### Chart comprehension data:
# # # # #

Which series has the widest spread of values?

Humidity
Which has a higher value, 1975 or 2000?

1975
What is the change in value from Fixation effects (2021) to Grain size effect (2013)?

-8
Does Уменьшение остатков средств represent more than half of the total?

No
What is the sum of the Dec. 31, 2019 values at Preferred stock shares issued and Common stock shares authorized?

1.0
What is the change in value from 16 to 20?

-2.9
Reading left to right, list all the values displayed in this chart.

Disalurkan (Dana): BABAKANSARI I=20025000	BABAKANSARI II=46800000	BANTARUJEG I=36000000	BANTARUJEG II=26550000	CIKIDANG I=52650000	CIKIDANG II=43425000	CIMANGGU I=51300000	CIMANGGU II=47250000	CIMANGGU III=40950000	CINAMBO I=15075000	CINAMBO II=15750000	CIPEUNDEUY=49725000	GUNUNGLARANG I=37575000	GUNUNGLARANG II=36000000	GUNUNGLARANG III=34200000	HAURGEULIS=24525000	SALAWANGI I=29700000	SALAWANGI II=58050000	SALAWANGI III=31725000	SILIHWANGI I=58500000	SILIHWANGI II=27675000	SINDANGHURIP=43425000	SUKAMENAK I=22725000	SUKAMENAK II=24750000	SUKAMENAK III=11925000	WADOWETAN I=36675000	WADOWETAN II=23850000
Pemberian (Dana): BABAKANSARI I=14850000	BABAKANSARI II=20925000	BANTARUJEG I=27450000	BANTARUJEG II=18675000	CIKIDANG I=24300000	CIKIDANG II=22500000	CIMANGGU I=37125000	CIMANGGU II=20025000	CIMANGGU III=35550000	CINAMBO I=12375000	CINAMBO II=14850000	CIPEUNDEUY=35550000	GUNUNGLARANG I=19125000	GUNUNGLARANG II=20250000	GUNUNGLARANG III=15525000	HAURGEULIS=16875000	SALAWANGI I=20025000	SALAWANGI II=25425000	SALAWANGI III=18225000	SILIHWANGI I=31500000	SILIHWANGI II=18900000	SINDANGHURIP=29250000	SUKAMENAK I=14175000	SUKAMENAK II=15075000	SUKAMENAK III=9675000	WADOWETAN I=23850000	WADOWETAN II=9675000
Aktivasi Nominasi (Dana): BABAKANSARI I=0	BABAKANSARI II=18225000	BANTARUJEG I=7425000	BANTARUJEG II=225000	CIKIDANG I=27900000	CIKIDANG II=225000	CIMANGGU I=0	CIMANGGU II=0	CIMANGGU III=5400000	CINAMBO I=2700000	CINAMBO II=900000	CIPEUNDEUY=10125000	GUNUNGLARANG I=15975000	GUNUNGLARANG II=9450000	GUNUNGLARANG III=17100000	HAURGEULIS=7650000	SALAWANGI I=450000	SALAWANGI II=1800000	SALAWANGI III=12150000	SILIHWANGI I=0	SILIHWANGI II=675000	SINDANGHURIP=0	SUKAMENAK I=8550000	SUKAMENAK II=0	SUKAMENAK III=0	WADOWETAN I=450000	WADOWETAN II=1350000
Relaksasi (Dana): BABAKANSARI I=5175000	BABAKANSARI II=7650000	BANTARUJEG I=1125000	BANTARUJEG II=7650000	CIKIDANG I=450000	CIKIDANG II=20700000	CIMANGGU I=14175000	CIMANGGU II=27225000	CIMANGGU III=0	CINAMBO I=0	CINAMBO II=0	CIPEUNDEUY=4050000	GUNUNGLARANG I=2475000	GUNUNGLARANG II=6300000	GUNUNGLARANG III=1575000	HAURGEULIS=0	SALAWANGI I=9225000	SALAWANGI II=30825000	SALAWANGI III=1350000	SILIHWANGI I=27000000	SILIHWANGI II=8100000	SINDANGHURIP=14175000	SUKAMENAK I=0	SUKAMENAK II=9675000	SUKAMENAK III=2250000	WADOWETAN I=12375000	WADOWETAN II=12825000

# # # # #

Recast everything from the first of the lines above down through the line containing "Reading left to" as a Markdown table with the columns "Row" and "Line", numbering each line and omitting blank lines.

### Answer for the task:
| Row | Line |
|---|---|
| 1 | Which series has the widest spread of values? |
| 2 | Humidity |
| 3 | Which has a higher value, 1975 or 2000? |
| 4 | 1975 |
| 5 | What is the change in value from Fixation effects (2021) to Grain size effect (2013)? |
| 6 | -8 |
| 7 | Does Уменьшение остатков средств represent more than half of the total? |
| 8 | No |
| 9 | What is the sum of the Dec. 31, 2019 values at Preferred stock shares issued and Common stock shares authorized? |
| 10 | 1.0 |
| 11 | What is the change in value from 16 to 20? |
| 12 | -2.9 |
| 13 | Reading left to right, list all the values displayed in this chart. |